> _Work instructions_
1. Output the passage of the vector database market text between "Machine learning models" and "on this tailwind.", inclusive.
2. List every application that the vector database market text says is powered by low-latency vector search.
3. Continue the text on vector database markets and unstructured data, starting right after its final sentence.

> _Source extract_
Fast-Growing Applications

The market for vector databases has the potential for rapid growth. The low-latency vector search they enable powers several applications, such as image recognition, text analytics, recommendation engines, anomaly detection, and chatbots, each with substantial fast-growing markets. Image recognition, poised to be a $109.4 billion market by 2027, finds wide-ranging uses across security and surveillance, medical imaging, visual geolocation, facial or object recognition, barcode reading, gaming, social networking, and e-commerce. The text analytics market, valued at $5.8 billion in 2020, is set to reach $29.4 billion in 2030. The recommendation engine market, worth $4.1 billion in 2023, is set to reach $21.6 billion by 2026. The anomaly detection market is set to be worth $8.6 billion by 2026. The chatbot market, valued at $5.4 billion in 2023, is estimated to reach $15.5 billion by 2028.

An Explosion of Unstructured Data

Machine learning models can unlock the power of unstructured data by re-structuring them as vectors and enabling increased storage of unstructured data. Unstructured data already accounts for 80% of the world’s enterprise data and is estimated to grow at 55-65% annually, outpacing structured data, which is estimated to grow at 12% annually. Pinecone is well-positioned to capitalize on this tailwind.

> _Raw data_

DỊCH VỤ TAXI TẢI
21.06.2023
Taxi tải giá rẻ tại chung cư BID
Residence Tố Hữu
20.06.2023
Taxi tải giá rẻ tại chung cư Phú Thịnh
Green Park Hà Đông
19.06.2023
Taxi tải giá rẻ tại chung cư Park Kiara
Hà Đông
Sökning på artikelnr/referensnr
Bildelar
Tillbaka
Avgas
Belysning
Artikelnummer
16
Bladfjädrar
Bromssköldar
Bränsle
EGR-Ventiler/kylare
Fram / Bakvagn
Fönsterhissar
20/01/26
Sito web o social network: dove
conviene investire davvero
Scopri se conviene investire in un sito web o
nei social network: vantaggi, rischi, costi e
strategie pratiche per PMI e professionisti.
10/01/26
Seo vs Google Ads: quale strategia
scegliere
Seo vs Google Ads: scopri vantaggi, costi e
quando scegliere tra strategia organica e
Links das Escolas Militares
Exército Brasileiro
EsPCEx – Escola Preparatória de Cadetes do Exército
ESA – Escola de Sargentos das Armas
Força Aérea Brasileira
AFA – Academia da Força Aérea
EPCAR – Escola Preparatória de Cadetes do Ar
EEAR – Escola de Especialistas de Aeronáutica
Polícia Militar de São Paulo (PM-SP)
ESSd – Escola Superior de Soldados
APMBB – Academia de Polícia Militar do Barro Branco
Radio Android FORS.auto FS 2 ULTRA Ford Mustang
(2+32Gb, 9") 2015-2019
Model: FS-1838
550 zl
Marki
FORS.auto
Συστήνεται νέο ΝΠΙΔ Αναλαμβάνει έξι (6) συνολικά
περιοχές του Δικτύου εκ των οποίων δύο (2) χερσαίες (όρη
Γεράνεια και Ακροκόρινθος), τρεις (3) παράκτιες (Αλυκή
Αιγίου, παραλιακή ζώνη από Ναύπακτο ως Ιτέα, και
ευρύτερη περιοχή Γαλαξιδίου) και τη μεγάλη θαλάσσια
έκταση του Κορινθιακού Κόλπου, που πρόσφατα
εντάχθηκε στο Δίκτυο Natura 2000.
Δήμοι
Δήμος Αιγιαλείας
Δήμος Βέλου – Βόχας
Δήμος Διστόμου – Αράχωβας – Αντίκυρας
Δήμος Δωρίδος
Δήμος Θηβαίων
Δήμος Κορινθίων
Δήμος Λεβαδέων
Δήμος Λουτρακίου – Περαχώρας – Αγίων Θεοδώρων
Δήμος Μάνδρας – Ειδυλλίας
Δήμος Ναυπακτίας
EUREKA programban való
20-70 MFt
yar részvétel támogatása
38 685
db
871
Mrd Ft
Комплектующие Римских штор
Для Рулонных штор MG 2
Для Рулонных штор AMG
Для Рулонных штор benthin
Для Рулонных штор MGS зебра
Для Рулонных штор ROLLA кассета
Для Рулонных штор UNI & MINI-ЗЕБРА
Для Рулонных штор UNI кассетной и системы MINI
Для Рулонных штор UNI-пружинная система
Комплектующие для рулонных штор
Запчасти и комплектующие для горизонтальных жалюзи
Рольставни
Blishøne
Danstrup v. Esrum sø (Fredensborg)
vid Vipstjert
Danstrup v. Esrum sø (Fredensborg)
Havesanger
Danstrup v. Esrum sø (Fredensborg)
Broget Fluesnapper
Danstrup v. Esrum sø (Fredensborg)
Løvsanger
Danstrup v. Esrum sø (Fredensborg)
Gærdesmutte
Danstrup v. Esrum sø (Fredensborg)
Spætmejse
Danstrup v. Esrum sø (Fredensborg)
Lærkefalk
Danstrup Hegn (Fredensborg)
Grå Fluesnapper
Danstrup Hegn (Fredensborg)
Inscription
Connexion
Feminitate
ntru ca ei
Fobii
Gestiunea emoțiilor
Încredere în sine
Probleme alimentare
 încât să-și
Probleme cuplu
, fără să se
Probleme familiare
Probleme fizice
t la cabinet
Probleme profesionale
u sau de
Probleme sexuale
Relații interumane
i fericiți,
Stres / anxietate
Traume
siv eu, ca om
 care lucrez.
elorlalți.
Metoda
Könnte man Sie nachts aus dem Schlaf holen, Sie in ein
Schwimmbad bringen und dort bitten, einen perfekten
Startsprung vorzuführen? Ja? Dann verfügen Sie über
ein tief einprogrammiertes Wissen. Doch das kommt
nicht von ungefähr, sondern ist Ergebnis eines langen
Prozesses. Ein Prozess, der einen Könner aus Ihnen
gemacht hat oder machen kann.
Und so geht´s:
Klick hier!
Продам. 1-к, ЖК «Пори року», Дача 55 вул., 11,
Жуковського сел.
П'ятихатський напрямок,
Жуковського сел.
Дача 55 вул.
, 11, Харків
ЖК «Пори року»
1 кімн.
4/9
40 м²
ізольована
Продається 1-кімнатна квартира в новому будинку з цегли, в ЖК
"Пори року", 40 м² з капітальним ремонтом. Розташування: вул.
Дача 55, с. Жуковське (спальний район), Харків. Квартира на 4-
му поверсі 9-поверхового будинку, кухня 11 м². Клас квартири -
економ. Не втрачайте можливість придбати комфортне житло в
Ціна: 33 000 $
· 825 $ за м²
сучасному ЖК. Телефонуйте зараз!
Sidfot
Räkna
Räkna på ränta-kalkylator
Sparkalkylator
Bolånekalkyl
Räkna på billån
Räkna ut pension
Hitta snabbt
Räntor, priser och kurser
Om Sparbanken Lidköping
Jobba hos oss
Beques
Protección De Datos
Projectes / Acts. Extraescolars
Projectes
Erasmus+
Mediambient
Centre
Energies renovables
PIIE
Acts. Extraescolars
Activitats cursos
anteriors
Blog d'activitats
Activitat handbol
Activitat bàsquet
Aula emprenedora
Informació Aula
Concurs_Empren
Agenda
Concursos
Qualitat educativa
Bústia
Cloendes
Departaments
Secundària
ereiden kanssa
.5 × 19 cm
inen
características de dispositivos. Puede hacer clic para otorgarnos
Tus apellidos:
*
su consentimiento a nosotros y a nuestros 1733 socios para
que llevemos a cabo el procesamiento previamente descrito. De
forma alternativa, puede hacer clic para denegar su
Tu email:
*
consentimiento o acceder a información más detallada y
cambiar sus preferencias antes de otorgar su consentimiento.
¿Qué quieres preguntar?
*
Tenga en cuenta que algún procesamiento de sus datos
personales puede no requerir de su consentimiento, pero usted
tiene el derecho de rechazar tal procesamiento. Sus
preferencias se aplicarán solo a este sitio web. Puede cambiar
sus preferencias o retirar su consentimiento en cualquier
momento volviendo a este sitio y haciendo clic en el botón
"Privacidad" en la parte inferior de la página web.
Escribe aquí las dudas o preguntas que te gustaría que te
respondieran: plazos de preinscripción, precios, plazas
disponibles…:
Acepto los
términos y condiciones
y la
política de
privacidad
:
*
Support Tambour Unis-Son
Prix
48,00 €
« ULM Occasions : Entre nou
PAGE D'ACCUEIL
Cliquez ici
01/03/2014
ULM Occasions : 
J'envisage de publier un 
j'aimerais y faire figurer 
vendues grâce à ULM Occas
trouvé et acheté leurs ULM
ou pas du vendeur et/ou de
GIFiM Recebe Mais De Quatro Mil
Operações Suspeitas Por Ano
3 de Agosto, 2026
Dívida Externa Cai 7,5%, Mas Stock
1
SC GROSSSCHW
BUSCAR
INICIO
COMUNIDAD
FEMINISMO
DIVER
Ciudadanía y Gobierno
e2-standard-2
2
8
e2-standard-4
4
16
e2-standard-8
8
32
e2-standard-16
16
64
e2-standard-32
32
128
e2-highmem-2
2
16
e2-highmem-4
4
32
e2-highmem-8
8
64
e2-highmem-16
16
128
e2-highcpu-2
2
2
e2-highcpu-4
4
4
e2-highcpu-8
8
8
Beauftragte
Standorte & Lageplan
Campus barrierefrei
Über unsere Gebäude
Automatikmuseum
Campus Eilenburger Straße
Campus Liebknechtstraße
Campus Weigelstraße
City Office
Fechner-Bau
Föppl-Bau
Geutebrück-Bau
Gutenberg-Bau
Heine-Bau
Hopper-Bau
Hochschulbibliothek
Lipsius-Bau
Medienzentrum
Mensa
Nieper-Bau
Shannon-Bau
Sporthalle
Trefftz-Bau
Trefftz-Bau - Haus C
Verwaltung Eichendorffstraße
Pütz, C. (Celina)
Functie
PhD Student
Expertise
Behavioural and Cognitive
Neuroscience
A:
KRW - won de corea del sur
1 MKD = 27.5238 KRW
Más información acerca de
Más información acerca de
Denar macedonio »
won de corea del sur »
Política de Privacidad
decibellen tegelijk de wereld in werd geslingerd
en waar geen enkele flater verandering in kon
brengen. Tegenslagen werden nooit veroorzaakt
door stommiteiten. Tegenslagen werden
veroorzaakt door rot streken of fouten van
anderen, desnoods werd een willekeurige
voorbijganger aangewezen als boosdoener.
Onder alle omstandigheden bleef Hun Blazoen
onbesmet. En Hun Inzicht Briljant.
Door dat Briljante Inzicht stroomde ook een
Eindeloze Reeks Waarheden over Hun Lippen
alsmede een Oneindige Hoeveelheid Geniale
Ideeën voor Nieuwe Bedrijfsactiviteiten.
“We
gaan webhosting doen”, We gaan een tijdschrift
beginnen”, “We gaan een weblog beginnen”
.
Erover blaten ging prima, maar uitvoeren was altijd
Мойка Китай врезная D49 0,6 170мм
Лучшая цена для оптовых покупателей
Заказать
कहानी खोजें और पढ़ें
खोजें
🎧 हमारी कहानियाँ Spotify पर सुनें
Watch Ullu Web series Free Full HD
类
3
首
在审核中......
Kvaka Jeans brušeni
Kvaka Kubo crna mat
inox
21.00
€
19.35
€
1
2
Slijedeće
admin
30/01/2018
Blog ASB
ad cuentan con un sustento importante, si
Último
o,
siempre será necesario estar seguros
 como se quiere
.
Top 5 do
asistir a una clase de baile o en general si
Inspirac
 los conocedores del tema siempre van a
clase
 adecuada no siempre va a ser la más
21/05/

> _Exercise results_
1.
Machine learning models can unlock the power of unstructured data by re-structuring them as vectors and enabling increased storage of unstructured data. Unstructured data already accounts for 80% of the world’s enterprise data and is estimated to grow at 55-65% annually, outpacing structured data, which is estimated to grow at 12% annually. Pinecone is well-positioned to capitalize on this tailwind.

2. image recognition, text analytics, recommendation engines, anomaly detection, chatbots

3.
Vertical Expansion

Vector databases sit at a critical point in the machine learning toolchain. Any company that secures a substantial customer base in this domain is strategically placed to broaden its offerings along this pipeline. For instance, it's plausible to envision a future where Pinecone starts providing a model hosting service, thereby overseeing the complete vector data processing. There's even potential for Pinecone to branch out into the online analytical processing database market, positioning itself as the Snowflake or Databricks for unstructured data.

Key Risks

Threat from Cloud Giants

The success of Pinecone has drawn the attention of cloud industry leaders such as AWS and Google Cloud. Google Cloud, in particular, launched its own vector search solution in 2021. Such companies are monetizing their offerings by integrating them into their existing infrastructure platforms. With a reach extending to over 5.2 million business customers, AWS (3.2 million) and Google Cloud (2 million) are well-positioned to promote their own solutions like AWS OpenSearch and Google Vertex Matching Engine. As one industry insider stated:

“I think the risk is something like AWS squeezes the market where people are like, ‘We like Pinecone, but now I need to try the AWS thing, because I've got to spend all my AWS credits. I've got AWS credits I've got to use”.

New Entrants from Adjacent Spaces

The surge in popularity of AI and LLMs has prompted technology companies to think about how they can position themselves to capture the wave. With strong existing adjacencies, database companies such as Elastic and MongoDB are positioned to build competing vector database offerings. Furthermore, as seen from Snowflake’s Neeva acquisition, companies may also consider M&A to enter the fast-burgeoning space.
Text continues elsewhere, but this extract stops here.